UIMM : Quelles sont les perspectives 2018 pour l'industrie en Occitanie ? - 07.02.2018

Quel bilan tirer de 2017 ? Comment se situe le territoire de l’ex Languedoc-Roussillon au niveau industriel ? Quelles sont ses perspectives pour 2018 ?
 
Le bilan 2017 pour le secteur industriel est globalement bon. Au niveau macro-économique, l’industrie française s’est remise au niveau de 2007. « On attaque l’année 2018 sous de très bons auspices » annonce Luc Martin, le Président de l’UIMM Occitanie.

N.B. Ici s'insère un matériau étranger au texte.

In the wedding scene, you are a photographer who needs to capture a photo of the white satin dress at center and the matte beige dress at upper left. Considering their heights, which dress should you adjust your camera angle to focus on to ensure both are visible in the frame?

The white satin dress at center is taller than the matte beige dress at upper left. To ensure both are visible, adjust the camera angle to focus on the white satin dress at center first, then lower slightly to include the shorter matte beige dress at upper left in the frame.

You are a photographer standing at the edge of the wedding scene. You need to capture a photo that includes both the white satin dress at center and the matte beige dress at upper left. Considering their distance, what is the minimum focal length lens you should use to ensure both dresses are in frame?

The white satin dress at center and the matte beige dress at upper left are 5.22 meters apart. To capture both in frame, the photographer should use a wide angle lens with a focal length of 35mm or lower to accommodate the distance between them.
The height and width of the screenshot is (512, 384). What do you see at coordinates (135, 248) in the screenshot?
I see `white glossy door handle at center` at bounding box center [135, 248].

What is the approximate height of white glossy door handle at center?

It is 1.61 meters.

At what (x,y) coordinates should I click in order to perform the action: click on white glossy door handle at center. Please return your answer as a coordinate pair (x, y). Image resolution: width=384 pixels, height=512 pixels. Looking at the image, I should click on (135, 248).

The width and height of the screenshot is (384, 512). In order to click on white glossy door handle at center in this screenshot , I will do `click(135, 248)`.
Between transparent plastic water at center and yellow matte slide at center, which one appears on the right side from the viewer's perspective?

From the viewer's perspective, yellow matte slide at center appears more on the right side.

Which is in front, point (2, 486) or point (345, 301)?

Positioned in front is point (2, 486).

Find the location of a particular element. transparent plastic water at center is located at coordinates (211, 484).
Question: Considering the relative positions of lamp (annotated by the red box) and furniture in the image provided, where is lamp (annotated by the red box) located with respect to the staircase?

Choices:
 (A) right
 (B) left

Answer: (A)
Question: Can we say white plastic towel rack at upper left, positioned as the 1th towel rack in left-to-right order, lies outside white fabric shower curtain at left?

L’Occitanie est la 4ème région industrielle de France « Nous sommes aussi la seule région en croissance en termes de ressources humaines ».
L’ex Midi-Pyrénées compte de très grosses entreprises concentrées autour de Toulouse, Airbus et ses nombreux sous-traitants alors qu’en ex Languedoc-Roussillon ce sont surtout des PME réparties sur l’ensemble du territoire.
Avec plus de 101 700 salariés répartis au sein de près de 3 800 établissements l’ex Languedoc-Roussillon est un territoire industriel généraliste, avec des locomotives (l’électronique-informatique, la fabrication de machines, les produits métalliques) et des pépites à faire fructifier (le nucléaire, l’automobile et les matériels de transports).
Chaque bassin d’emploi a ses spécificités :
• Alès : Équipements mécaniques.
• Bagnols sur Cèze : Activité liée au secteur du nucléaire.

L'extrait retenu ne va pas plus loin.